● **EXTRACTED RECORDS**:
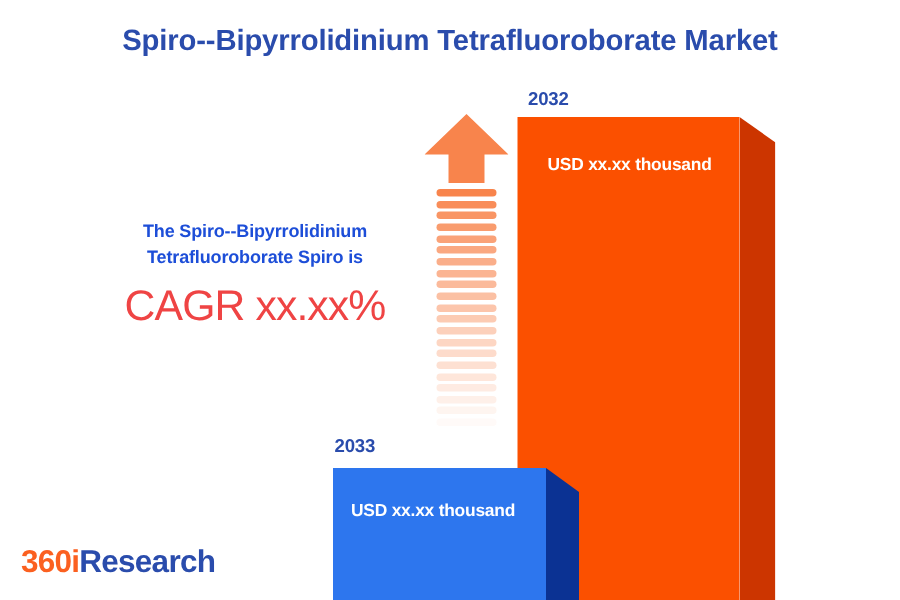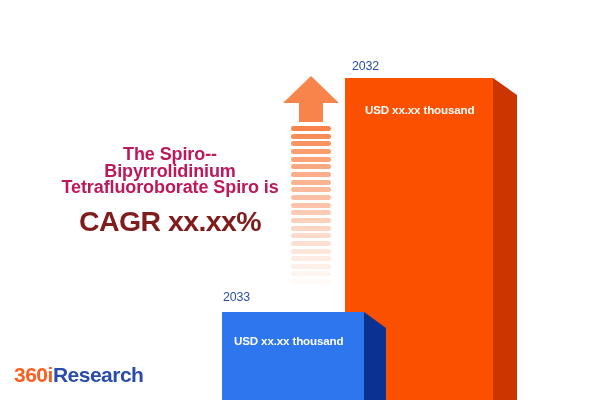--- a/index.html
+++ b/index.html
@@ -180,6 +180,7 @@
 
 <div class="canvas">
 
+  <div class="title">Spiro--Bipyrrolidinium Tetrafluoroborate Market</div>
 
   <div class="copy-block">
     <div class="copy-line">The Spiro--Bipyrrolidinium</div>

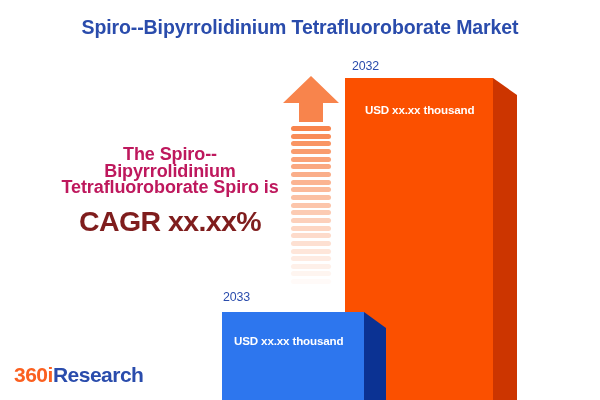--- a/index.html
+++ b/index.html
@@ -154,7 +154,7 @@
   .year-label {
     position: absolute;
     font-size: 12.4px;
-    font-weight: normal;
+    font-weight: bold;
     color: #2a4cac;
     letter-spacing: -0.1px;
   }

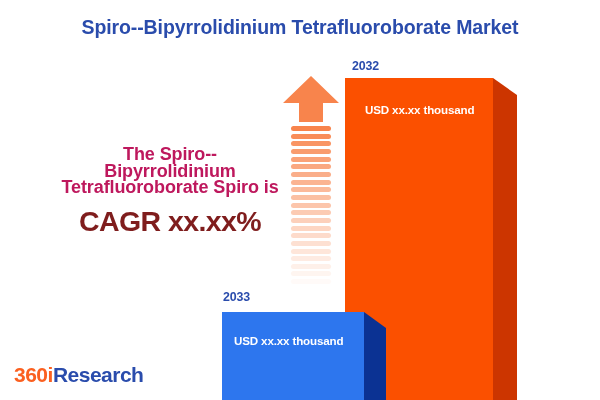--- a/index.html
+++ b/index.html
@@ -44,9 +44,9 @@
     text-align: center;
   }
   .copy-line {
-    font-size: 18px;
-    font-weight: bold;
-    color: #be185d;
+    font-size: 12px;
+    font-weight: bold;
+    color: #1d4ed8;
     line-height: 16.5px;
     letter-spacing: -0.1px;
   }

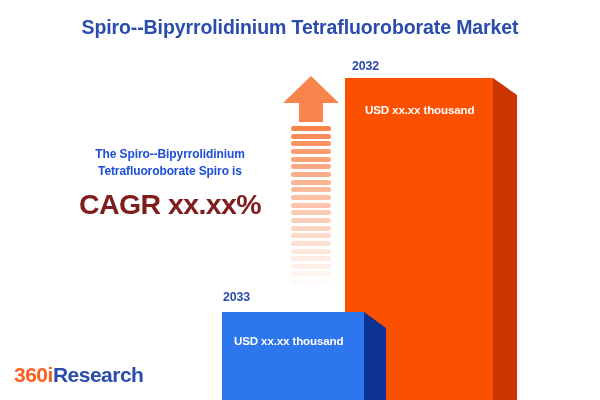--- a/index.html
+++ b/index.html
@@ -53,8 +53,8 @@
   .cagr {
     margin-top: 9px;
     font-size: 28.5px;
-    font-weight: bold;
-    color: #7f1d1d;
+    font-weight: normal;
+    color: #ef4444;
     letter-spacing: -0.6px;
     line-height: 32px;
     white-space: nowrap;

● **WHAT IS REQUIRED**: Report every line of the data in which "normal" appears.

● **RESULT FOR THIS EXERCISE**:
-    font-weight: normal;
+    font-weight: normal;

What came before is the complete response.